The Amazon is already feeling the effects of climate change, as over the last century, temperatures in the region have increased 1°C to 1.5°C. The Amazon is experiencing longer and hotter dry seasons that make it more vulnerable to wildfires, reduced evapotranspiration in response to higher levels of CO2, and there are now more drought-tolerant tree species.

Scientists are unsure whether the Amazon has a single overall tipping point, or when exactly it might be reached, and the ecosystem has some ability to adapt to changing conditions. But fires and drought could cause local changes that spread drying conditions to other regions because of an overall reduction of moisture.
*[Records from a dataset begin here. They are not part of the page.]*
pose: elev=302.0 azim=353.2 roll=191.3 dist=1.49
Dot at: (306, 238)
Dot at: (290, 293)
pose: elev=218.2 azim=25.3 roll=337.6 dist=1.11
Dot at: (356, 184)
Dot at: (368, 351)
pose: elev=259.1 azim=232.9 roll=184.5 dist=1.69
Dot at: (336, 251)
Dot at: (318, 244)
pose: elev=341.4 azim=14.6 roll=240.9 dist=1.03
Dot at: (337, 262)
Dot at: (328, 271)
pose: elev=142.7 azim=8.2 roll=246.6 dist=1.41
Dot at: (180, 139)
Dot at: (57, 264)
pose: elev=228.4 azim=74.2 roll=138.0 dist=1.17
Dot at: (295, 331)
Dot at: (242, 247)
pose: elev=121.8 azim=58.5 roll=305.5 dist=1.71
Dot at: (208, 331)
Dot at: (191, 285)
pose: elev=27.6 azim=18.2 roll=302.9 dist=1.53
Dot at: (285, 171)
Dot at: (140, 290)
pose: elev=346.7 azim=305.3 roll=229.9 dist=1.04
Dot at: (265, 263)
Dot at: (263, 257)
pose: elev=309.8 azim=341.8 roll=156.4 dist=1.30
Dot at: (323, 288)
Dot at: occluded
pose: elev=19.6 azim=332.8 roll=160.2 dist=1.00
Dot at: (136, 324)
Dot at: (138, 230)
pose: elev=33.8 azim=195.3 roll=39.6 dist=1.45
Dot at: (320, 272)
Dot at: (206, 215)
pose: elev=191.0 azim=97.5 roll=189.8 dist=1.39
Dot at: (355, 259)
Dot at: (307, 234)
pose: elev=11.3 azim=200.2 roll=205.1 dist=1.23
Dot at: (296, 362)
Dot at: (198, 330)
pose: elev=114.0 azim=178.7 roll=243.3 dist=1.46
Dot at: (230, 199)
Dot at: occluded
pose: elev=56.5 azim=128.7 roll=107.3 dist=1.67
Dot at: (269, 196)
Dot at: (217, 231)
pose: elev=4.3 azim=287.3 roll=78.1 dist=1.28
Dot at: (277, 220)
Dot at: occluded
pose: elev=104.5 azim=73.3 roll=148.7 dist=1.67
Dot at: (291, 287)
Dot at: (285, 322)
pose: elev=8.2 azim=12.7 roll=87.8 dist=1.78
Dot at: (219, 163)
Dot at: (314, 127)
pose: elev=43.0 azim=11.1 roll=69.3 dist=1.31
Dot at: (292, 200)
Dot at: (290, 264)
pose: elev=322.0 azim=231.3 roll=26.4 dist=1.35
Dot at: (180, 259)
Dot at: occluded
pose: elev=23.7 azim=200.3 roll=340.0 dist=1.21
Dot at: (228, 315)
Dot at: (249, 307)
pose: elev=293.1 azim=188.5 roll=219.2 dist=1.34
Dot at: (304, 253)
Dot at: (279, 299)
Twenty-eight percent of the eastern part of the Amazon is already losing more carbon than it is absorbing due to deforestation. And some climate models predict that by 2035, the Amazon will be a permanent source of carbon.

Thawing permafrost

Permafrost is ground that remains frozen for two or more consecutive years and is composed of rock, soil, sediments, and ice. Some permafrost has been frozen for tens or hundreds of thousands of years. It is found in northern hemisphere lands without glaciers, including parts of Siberia, Alaska, northern Canada and Tibet. In the Southern Hemisphere, there is permafrost in parts of Patagonia, Antarctica and the Southern Alps of New Zealand.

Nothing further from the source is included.